Is Richard Dawkins like Jesus?
In a This much I know piece at guardian.co.uk the British philosopher A.C. Grayling writes: ‘I would imagine Jesus was a kind of Jewish reformer. If you were looking for an equivalent to the figure you dimly perceive through the gospels it would probably be a Richard Dawkins.’
I can go along with the argument that Jesus was a kind of Jewish reformer, provided that we understand the extent to which he self-consciously embodied that reformation in his own story. But can Dawkins really be cast as a reformer?

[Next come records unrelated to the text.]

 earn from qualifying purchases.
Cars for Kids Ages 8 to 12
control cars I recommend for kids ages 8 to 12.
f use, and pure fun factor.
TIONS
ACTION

I see him more as an exorcist, seeking to banish the demons of religious belief and superstition from the modern soul – which, of course, means that he is still like Jesus.
Perhaps, then, Dawkins needs to be reminded of Jesus’ little story about the demon that is evicted from its house, returns later to find it swept and put in order, and so calls up seven anti-social mates and they trash the place (Luke 11:24-26).

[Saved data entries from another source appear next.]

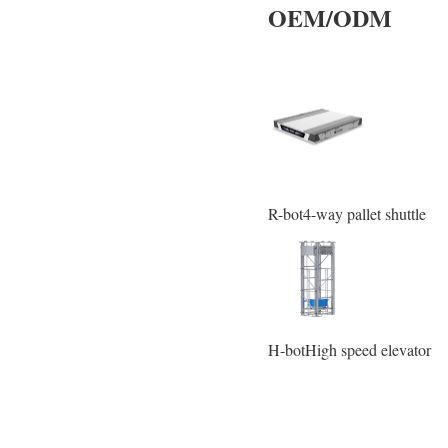
OEM/ODM
R-bot4-way pallet shuttle
H-botHigh speed elevator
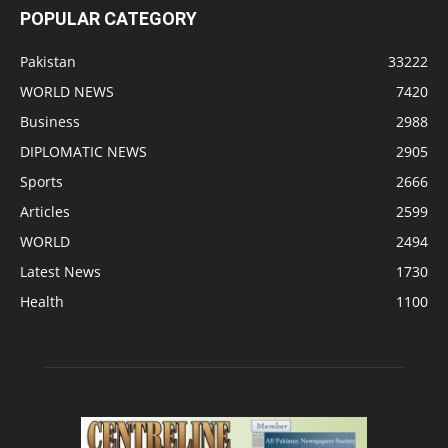
POPULAR CATEGORY
Pakistan
33222
WORLD NEWS
7420
Business
2988
DIPLOMATIC NEWS
2905
Sports
2666
Articles
2599
WORLD
2494
Latest News
1730
Health
1100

Jesus, I think, was talking about the demons that would possess the house of Israel in years to come, precipitating a catastrophic war. But Dawkins should take note of how in the 20th century the extremely nasty demons of secularism trashed European civilization following the progressive banishment of Christian faith in the 19th century. Does he not risk setting the same depressing narrative in motion again?
I wonder what others think of Grayling’s analogy. Who would be the best modern equivalent to the Jesus that is dimly perceived in the gospels?